━━━ Liste ━━━
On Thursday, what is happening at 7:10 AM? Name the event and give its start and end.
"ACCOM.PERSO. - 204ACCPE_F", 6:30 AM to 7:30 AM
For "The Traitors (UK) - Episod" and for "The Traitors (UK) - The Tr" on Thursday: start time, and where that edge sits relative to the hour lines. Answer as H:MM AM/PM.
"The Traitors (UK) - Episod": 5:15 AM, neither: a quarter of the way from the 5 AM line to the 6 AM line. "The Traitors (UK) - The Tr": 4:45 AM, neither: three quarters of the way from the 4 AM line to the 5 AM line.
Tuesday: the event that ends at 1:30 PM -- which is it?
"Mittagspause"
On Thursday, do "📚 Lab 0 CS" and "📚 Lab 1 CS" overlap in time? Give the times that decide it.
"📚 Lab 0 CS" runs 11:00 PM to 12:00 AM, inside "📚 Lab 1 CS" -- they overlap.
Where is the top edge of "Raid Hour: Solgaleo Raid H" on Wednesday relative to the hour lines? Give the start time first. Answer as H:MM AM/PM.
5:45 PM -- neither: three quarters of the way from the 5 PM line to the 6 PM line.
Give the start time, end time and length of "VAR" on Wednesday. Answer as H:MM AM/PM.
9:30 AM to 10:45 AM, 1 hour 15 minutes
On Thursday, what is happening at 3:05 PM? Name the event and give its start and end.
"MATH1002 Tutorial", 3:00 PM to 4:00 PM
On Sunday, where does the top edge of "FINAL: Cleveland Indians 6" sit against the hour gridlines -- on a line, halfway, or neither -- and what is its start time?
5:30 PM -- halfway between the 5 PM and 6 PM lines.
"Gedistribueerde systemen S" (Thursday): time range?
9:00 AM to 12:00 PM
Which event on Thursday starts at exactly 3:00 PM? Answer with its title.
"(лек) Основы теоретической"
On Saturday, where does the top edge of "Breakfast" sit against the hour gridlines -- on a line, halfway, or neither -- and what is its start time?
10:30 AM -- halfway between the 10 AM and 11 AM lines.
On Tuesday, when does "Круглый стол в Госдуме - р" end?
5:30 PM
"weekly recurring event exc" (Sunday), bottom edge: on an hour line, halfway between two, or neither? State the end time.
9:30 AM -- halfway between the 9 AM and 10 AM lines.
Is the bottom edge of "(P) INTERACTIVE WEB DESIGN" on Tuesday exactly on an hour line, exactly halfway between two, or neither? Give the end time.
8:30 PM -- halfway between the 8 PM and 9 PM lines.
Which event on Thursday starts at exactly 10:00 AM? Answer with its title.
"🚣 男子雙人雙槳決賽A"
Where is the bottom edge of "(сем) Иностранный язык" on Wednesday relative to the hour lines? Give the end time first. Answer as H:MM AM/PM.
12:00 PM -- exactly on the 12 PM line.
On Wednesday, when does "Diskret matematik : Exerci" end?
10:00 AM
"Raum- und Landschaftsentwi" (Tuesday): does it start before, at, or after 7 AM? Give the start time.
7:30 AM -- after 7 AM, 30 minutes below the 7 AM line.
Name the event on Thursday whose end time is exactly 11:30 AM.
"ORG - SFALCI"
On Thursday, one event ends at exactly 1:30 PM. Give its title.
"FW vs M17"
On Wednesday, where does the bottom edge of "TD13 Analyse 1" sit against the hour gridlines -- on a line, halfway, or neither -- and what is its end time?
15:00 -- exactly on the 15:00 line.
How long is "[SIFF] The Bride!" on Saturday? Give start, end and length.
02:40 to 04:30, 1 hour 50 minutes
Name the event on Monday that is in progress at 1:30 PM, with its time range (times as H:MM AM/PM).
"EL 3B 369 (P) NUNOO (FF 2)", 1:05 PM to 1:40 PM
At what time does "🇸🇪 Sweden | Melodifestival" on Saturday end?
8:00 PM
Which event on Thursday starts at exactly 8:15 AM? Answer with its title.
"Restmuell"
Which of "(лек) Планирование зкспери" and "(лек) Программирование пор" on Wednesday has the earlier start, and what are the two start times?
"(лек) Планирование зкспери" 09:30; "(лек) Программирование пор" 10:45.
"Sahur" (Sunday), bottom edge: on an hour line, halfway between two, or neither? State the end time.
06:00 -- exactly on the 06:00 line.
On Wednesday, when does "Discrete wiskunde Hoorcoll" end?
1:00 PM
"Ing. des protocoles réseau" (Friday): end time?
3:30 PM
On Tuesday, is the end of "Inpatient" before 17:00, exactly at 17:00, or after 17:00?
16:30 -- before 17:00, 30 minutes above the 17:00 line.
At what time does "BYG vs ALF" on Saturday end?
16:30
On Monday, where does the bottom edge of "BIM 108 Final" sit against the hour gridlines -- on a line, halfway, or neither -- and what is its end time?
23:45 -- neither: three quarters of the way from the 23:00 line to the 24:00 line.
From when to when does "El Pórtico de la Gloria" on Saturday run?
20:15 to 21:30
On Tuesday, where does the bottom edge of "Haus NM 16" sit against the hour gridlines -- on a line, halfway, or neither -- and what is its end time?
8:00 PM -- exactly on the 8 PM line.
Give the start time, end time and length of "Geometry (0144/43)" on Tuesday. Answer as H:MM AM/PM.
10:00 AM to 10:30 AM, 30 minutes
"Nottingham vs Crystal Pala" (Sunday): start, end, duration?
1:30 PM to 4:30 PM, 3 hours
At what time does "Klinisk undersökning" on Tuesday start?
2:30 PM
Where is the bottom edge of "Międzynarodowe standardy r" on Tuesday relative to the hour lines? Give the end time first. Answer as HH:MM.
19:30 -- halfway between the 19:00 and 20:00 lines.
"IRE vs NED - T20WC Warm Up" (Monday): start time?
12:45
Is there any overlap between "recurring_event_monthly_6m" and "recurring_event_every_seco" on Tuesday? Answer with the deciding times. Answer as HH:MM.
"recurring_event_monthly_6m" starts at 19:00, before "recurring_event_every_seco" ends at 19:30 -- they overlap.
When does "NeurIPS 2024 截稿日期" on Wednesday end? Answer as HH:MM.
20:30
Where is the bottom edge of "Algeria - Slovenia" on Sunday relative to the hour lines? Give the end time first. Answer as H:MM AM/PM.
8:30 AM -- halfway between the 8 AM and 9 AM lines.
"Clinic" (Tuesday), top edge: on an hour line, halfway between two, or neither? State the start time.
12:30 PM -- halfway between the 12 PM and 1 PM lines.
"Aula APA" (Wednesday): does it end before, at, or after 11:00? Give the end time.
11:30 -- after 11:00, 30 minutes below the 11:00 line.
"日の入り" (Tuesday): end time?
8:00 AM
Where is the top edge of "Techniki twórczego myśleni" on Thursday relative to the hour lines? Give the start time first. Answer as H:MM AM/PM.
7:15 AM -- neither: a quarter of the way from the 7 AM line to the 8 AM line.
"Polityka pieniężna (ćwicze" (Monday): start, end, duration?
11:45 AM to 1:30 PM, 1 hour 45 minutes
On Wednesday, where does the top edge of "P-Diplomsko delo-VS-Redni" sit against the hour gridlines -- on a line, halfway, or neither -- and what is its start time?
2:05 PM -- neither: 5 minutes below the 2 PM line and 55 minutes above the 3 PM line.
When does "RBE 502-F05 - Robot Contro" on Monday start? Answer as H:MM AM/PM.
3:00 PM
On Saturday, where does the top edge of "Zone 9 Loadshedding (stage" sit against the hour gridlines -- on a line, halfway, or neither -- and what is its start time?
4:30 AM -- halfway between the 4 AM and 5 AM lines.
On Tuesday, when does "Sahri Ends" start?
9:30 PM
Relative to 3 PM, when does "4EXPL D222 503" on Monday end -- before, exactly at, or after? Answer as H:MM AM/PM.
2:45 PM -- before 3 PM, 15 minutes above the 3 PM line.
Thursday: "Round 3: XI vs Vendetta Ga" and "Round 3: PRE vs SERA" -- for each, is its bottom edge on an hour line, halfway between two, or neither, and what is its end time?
━━━
Consigne: Mettez à jour la liste ci-dessus en remplaçant chaque occurrence de « hour lines » par « hour marks ». Recopiez-la en entier sans rien modifier d'autre.

Résultat obtenu:
On Thursday, what is happening at 7:10 AM? Name the event and give its start and end.
"ACCOM.PERSO. - 204ACCPE_F", 6:30 AM to 7:30 AM
For "The Traitors (UK) - Episod" and for "The Traitors (UK) - The Tr" on Thursday: start time, and where that edge sits relative to the hour marks. Answer as H:MM AM/PM.
"The Traitors (UK) - Episod": 5:15 AM, neither: a quarter of the way from the 5 AM line to the 6 AM line. "The Traitors (UK) - The Tr": 4:45 AM, neither: three quarters of the way from the 4 AM line to the 5 AM line.
Tuesday: the event that ends at 1:30 PM -- which is it?
"Mittagspause"
On Thursday, do "📚 Lab 0 CS" and "📚 Lab 1 CS" overlap in time? Give the times that decide it.
"📚 Lab 0 CS" runs 11:00 PM to 12:00 AM, inside "📚 Lab 1 CS" -- they overlap.
Where is the top edge of "Raid Hour: Solgaleo Raid H" on Wednesday relative to the hour marks? Give the start time first. Answer as H:MM AM/PM.
5:45 PM -- neither: three quarters of the way from the 5 PM line to the 6 PM line.
Give the start time, end time and length of "VAR" on Wednesday. Answer as H:MM AM/PM.
9:30 AM to 10:45 AM, 1 hour 15 minutes
On Thursday, what is happening at 3:05 PM? Name the event and give its start and end.
"MATH1002 Tutorial", 3:00 PM to 4:00 PM
On Sunday, where does the top edge of "FINAL: Cleveland Indians 6" sit against the hour gridlines -- on a line, halfway, or neither -- and what is its start time?
5:30 PM -- halfway between the 5 PM and 6 PM lines.
"Gedistribueerde systemen S" (Thursday): time range?
9:00 AM to 12:00 PM
Which event on Thursday starts at exactly 3:00 PM? Answer with its title.
"(лек) Основы теоретической"
On Saturday, where does the top edge of "Breakfast" sit against the hour gridlines -- on a line, halfway, or neither -- and what is its start time?
10:30 AM -- halfway between the 10 AM and 11 AM lines.
On Tuesday, when does "Круглый стол в Госдуме - р" end?
5:30 PM
"weekly recurring event exc" (Sunday), bottom edge: on an hour line, halfway between two, or neither? State the end time.
9:30 AM -- halfway between the 9 AM and 10 AM lines.
Is the bottom edge of "(P) INTERACTIVE WEB DESIGN" on Tuesday exactly on an hour line, exactly halfway between two, or neither? Give the end time.
8:30 PM -- halfway between the 8 PM and 9 PM lines.
Which event on Thursday starts at exactly 10:00 AM? Answer with its title.
"🚣 男子雙人雙槳決賽A"
Where is the bottom edge of "(сем) Иностранный язык" on Wednesday relative to the hour marks? Give the end time first. Answer as H:MM AM/PM.
12:00 PM -- exactly on the 12 PM line.
On Wednesday, when does "Diskret matematik : Exerci" end?
10:00 AM
"Raum- und Landschaftsentwi" (Tuesday): does it start before, at, or after 7 AM? Give the start time.
7:30 AM -- after 7 AM, 30 minutes below the 7 AM line.
Name the event on Thursday whose end time is exactly 11:30 AM.
"ORG - SFALCI"
On Thursday, one event ends at exactly 1:30 PM. Give its title.
"FW vs M17"
On Wednesday, where does the bottom edge of "TD13 Analyse 1" sit against the hour gridlines -- on a line, halfway, or neither -- and what is its end time?
15:00 -- exactly on the 15:00 line.
How long is "[SIFF] The Bride!" on Saturday? Give start, end and length.
02:40 to 04:30, 1 hour 50 minutes
Name the event on Monday that is in progress at 1:30 PM, with its time range (times as H:MM AM/PM).
"EL 3B 369 (P) NUNOO (FF 2)", 1:05 PM to 1:40 PM
At what time does "🇸🇪 Sweden | Melodifestival" on Saturday end?
8:00 PM
Which event on Thursday starts at exactly 8:15 AM? Answer with its title.
"Restmuell"
Which of "(лек) Планирование зкспери" and "(лек) Программирование пор" on Wednesday has the earlier start, and what are the two start times?
"(лек) Планирование зкспери" 09:30; "(лек) Программирование пор" 10:45.
"Sahur" (Sunday), bottom edge: on an hour line, halfway between two, or neither? State the end time.
06:00 -- exactly on the 06:00 line.
On Wednesday, when does "Discrete wiskunde Hoorcoll" end?
1:00 PM
"Ing. des protocoles réseau" (Friday): end time?
3:30 PM
On Tuesday, is the end of "Inpatient" before 17:00, exactly at 17:00, or after 17:00?
16:30 -- before 17:00, 30 minutes above the 17:00 line.
At what time does "BYG vs ALF" on Saturday end?
16:30
On Monday, where does the bottom edge of "BIM 108 Final" sit against the hour gridlines -- on a line, halfway, or neither -- and what is its end time?
23:45 -- neither: three quarters of the way from the 23:00 line to the 24:00 line.
From when to when does "El Pórtico de la Gloria" on Saturday run?
20:15 to 21:30
On Tuesday, where does the bottom edge of "Haus NM 16" sit against the hour gridlines -- on a line, halfway, or neither -- and what is its end time?
8:00 PM -- exactly on the 8 PM line.
Give the start time, end time and length of "Geometry (0144/43)" on Tuesday. Answer as H:MM AM/PM.
10:00 AM to 10:30 AM, 30 minutes
"Nottingham vs Crystal Pala" (Sunday): start, end, duration?
1:30 PM to 4:30 PM, 3 hours
At what time does "Klinisk undersökning" on Tuesday start?
2:30 PM
Where is the bottom edge of "Międzynarodowe standardy r" on Tuesday relative to the hour marks? Give the end time first. Answer as HH:MM.
19:30 -- halfway between the 19:00 and 20:00 lines.
"IRE vs NED - T20WC Warm Up" (Monday): start time?
12:45
Is there any overlap between "recurring_event_monthly_6m" and "recurring_event_every_seco" on Tuesday? Answer with the deciding times. Answer as HH:MM.
"recurring_event_monthly_6m" starts at 19:00, before "recurring_event_every_seco" ends at 19:30 -- they overlap.
When does "NeurIPS 2024 截稿日期" on Wednesday end? Answer as HH:MM.
20:30
Where is the bottom edge of "Algeria - Slovenia" on Sunday relative to the hour marks? Give the end time first. Answer as H:MM AM/PM.
8:30 AM -- halfway between the 8 AM and 9 AM lines.
"Clinic" (Tuesday), top edge: on an hour line, halfway between two, or neither? State the start time.
12:30 PM -- halfway between the 12 PM and 1 PM lines.
"Aula APA" (Wednesday): does it end before, at, or after 11:00? Give the end time.
11:30 -- after 11:00, 30 minutes below the 11:00 line.
"日の入り" (Tuesday): end time?
8:00 AM
Where is the top edge of "Techniki twórczego myśleni" on Thursday relative to the hour marks? Give the start time first. Answer as H:MM AM/PM.
7:15 AM -- neither: a quarter of the way from the 7 AM line to the 8 AM line.
"Polityka pieniężna (ćwicze" (Monday): start, end, duration?
11:45 AM to 1:30 PM, 1 hour 45 minutes
On Wednesday, where does the top edge of "P-Diplomsko delo-VS-Redni" sit against the hour gridlines -- on a line, halfway, or neither -- and what is its start time?
2:05 PM -- neither: 5 minutes below the 2 PM line and 55 minutes above the 3 PM line.
When does "RBE 502-F05 - Robot Contro" on Monday start? Answer as H:MM AM/PM.
3:00 PM
On Saturday, where does the top edge of "Zone 9 Loadshedding (stage" sit against the hour gridlines -- on a line, halfway, or neither -- and what is its start time?
4:30 AM -- halfway between the 4 AM and 5 AM lines.
On Tuesday, when does "Sahri Ends" start?
9:30 PM
Relative to 3 PM, when does "4EXPL D222 503" on Monday end -- before, exactly at, or after? Answer as H:MM AM/PM.
2:45 PM -- before 3 PM, 15 minutes above the 3 PM line.
Thursday: "Round 3: XI vs Vendetta Ga" and "Round 3: PRE vs SERA" -- for each, is its bottom edge on an hour line, halfway between two, or neither, and what is its end time?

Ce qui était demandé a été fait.